Дочки, матери, птицы и острова | страница 52



Я слушаю и слышу. Но мне почему-то все равно хорошо. Сладко… Жизнь… Я никого не боюсь… У меня есть бабушка… Она меня защитит.

Она умерла через двадцать лет. Я не успела к ее последним словам. Говорят, накануне она попросила борща. «На тим свити такого нэ дадуть», – засмеялась она и почему-то сказала, что рада, что «бачила, як одну сволочь таки выкынулы з Мавзолея. Осталась ще одна. Чекайте, люди, чекайте». Мама сердилась, жаловалась: что бы по-человечески попрощаться, а то всю жизнь Сталин и Сталин. А он нам кто? Никто…

Прошла жизнь. И думается мне вот что. Бабушка в моей жизни была единственным истинно свободным человеком. По природе, по естеству, а не по данной ей по указу свободе вероисповедания и слова. Мы же – остальные – все указники. Нам дали, у нас отняли… Мы все время в промежности чужой воли. До сих пор ходим под красным, до сих пор хороним и хороним молодых. Мы тебя не услышали, бабушка. Значит, так нам и надо. Хотя жаль. Для чего-то же гудели провода и светлой памяти красавицы звучали прекрасные псалмы.
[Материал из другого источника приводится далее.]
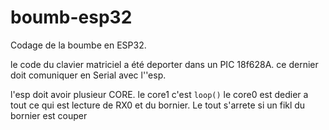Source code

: # boumb-esp32

Codage de la boumbe en ESP32.

le code du clavier matriciel a été deporter dans un PIC 18f628A.
ce dernier doit comuniquer en Serial avec l''esp.

l'esp doit avoir plusieur CORE.
le core1 c'est `loop()`
le core0 est dedier a tout ce qui est lecture de RX0 et du bornier.
Le tout s'arrete si un fikl du bornier est couper
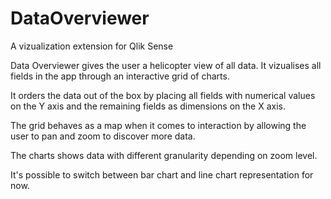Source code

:# DataOverviewer
A vizualization extension for Qlik Sense

Data Overviewer gives the user a helicopter view of all data.
It vizualises all fields in the app through an interactive grid of charts.

It orders the data out of the box by placing all fields with numerical values on the
Y axis and the remaining fields as dimensions on the X axis.

The grid behaves as a map when it comes to interaction by allowing the user to pan
and zoom to discover more data.

The charts shows data with different granularity depending on zoom level.

It's possible to switch between bar chart and line chart representation for now.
Дочки, матери, птицы и острова

Тоня простая как три рубля. Смотрит на крышу, думает – крыша. Смотрит на ребенка, думает – ребенок. Без всяких там прилагательных и дополнений, что сейчас у многих. Если крыша, то обязательно худая, а если ребенок, то какой дурак теперь детей рожает? Никакой же гарантии выкормить и вырастить… Тоню даже нельзя на такие мысли сбить специально. Она глазки выпучит, губки подожмет и скажет так: «Да ну вас… Я после войны родилась, но знаю: в войну и не так жили…»

Надо сказать, что эти слова – «Я после войны родилась» – Тоня повторяла часто, и была тут нехитрая хитрость подчеркнуть свой возраст. Нестарая. Те, которые до войны, старые. А я даже не в сорок шестом, а в сорок восьмом рожденная, в самом декабре месяце. И еще Тоня любила повторять: я белье мокрое вешаю низом вниз. Просто не представляю, как это можно захватить прищепками подол и чтоб рукава болтались? Это какую надо голову на плечах иметь?

Что еще сказать про Тоню? Она любила магазинные котлеты и носила только отрезное, «под пояс» или «под резинку». Она обожала кино, особенно наше, «Женщины», «Офицеры», «Мужики», книжек не читала принципиально: зрение – это зрение и чтоб его тратить? Тоня жалела негров за их вид. Вот ведь не првезло людям. А также – и желтую расу. На этом основании ее всегда неудержимо тянуло взять за руку негра или китайца и привести к себе домой и всячески обогреть, накормить, потому что все они несчастные сразу в отличие от нее – сразу счастливой. Она ненавидела и боялась Америку и потому в отличие от всех в ДОСААФ платила сознательно, а военных просто обожала, потому что если бы не они, то что с нами было бы? Подумать страшно.